Let’s also use a freeway speed of 65 miles-per-hour. With a capacity of
2,400 vehicles-per-hour and a speed of 65 miles-per-hour, that means
there is 143 feet for each car. A typical car is 15 feet long. That means
at capacity and freeway speeds, there is only 128 feet between cars. A car traveling at 65 miles-per-hour needs approximately 600 feet to stop. So not a healthy situation. Though justifies the 2,400 vehicles-per-hour capacity.
OK, on our 600 vehicles-per-15-minute capacity freeway, let’s put 400 vehicles on it between 5:00 and 5:15 AM. And 400 more between 5:15 and 5:30 AM, and so on with the long table. So before 6:00 AM, all is fine, the actual 15-minute number of vehicles is less than the capacity – no back-ups. Even from 6:00 to 6:15 AM, no queuing.
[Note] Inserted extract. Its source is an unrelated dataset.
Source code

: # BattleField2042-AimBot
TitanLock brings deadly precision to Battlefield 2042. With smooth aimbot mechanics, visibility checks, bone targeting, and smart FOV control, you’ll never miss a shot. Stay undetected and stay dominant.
Though from 6:15 to 7:45, there are more cars than capacity, so queuing happens. 90 minutes of too much traffic. Though from 6:15 to 6:30, there were only 100 cars more than capacity. That’s not too bad. And at 7:45 the volume is equal to the capacity again. So, then we’re good?
What happens to those 100 extra cars that arrive between 6:15 and 6:30 AM? They have to wait until between 6:30 and 6:45 AM before they can drive through the freeway. But from 6:30 to 6:45, there are already 800 vehicles. So instead of 800 vehicles trying to fit on the freeway between 6:30 and 6:45, there are now 900 vehicles compared to the 600-vehicle-capacity, for a summed excess of 300 vehicles.
Let’s include another column. The extra column sums the excess volume in each 15-minute interval.
Suddenly, ugly happens.
The number of arriving vehicles from 7:45 to 8:00 AM is equal to the capacity. All should be well. … It is not. The freeway was over capacity from 6:15 to 7:45. And at 7:45, there are now 1,600 extra vehicles trying to drive on the freeway.
Beginning at 8:15 AM, the arriving vehicles are less than the capacity. Not helpful enough.
It takes until 10:00 AM for all the previously arriving cars to travel through the freeway.
The peak ended at 7:15 AM. The queuing lasted until 10:00 AM.
Fortunately, nowhere in the Phoenix Valley of the Sun does this excess queuing happen for three hours. … It does in Los Angeles. … Eventually here too.